_TEXT UNDER STUDY_.
◇ ◇ ◇ ◇ ◇ ◇ ◇
The synonym relationship is used to identify equivalent place names. For example the three sentences above mention several place names were Rembrandt was born.

Using the synonym relationship in WordNet, Leyden can be identified as a variant spelling for Leiden, and that Holland and The Netherlands are synonymous.

Place Specificity

The part-of and sub-part relationships in WordNet are used to find any hierarchical links between the given places. WordNet shows that Leiden is part of the Netherlands, indicating that Leiden is the more precise information about Rembrandt's place of birth.

Shared Place Names

It is common for places to share the same name. For example according to the TGN, there are 22 places worldwide named London. This problem is less apparent with Word-Net due to its limited geographical coverage.

In Artequakt, disambiguation of place names is dependent on their specificity variations. For example after processing the three sentences about Rembrandt, it becomes apparent that he was born in a place named Leiden in the Netherlands. If the last two sentences were not available, it would have not been possible to tell for sure which Leiden is being referred to (assuming there is more than one). One possibility is to rely on other information, such as place of work, place of death, to make a disambiguation decision. However, this is likely to produce unreliable results.

Temporal Consolidation

Dates need to be analysed to identify any inconsistencies and locate precise dates to use in the biographies. Simple temporal reasoning and heuristics can be used to support this task.

Artequakt's IE tool can identify and extract dates in different formats, providing them as day, month, year, decade, etc. This requires consolidation with respect to precision and consistency. Going back to our previous example, to consolidate the first date (17 th century), the process checks if the years of the other dates fall within the given century. If this is true, then the process tries to identify the more precise date. The date in the third sentence is favoured over the other two dates as they are all consistent, but the third date holds more information than the other two. Therefore, the third date is used for the instance of Rembrandt. If any of the given facts is inconsistent then it will be stored for future verification and use.

At the end of the consolidation process, the knowledge extracted from the three sentences above will be stored in the KB as the following two triples for the instance of Rembrandt:

• Rembrandt date_of_birth 15 July 1606 • Rembrandt place_of_birth Leiden

Inconsistent Information

Some of the extracted information can be inconsistent, for example an artist with different dates or places of birth or death, or inconsistent temporal information, such as a date of death that falls before the date of birth.
◇ ◇ ◇ ◇ ◇ ◇ ◇
_WHAT YOU SHOULD DO_.
Print the passage from the text on place and date consolidation that starts with "The part-of and" and goes on through "place of birth.", word for word.

_RECORDS_.
◇ ◇ ◇ ◇ ◇ ◇ ◇
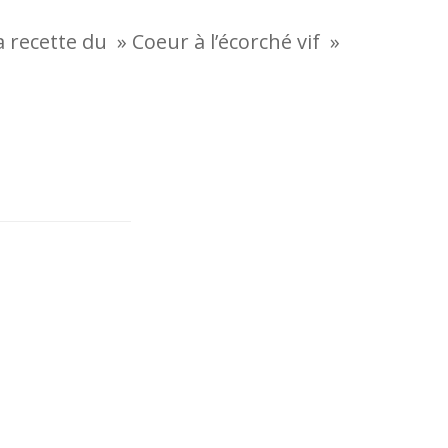
a recette du » Coeur à l’écorché vif »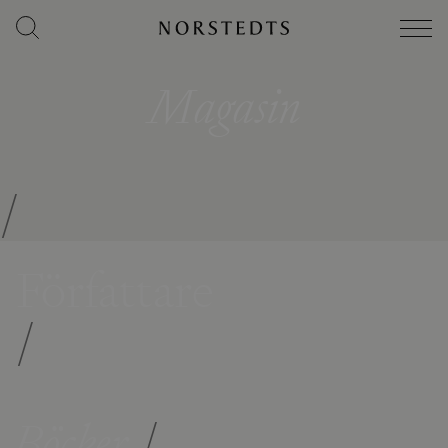
Magasin
/
Författare
/
Böcker
/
◇ ◇ ◇ ◇ ◇ ◇ ◇
_ANSWER BELOW_.
The part-of and sub-part relationships in WordNet are used to find any hierarchical links between the given places. WordNet shows that Leiden is part of the Netherlands, indicating that Leiden is the more precise information about Rembrandt's place of birth.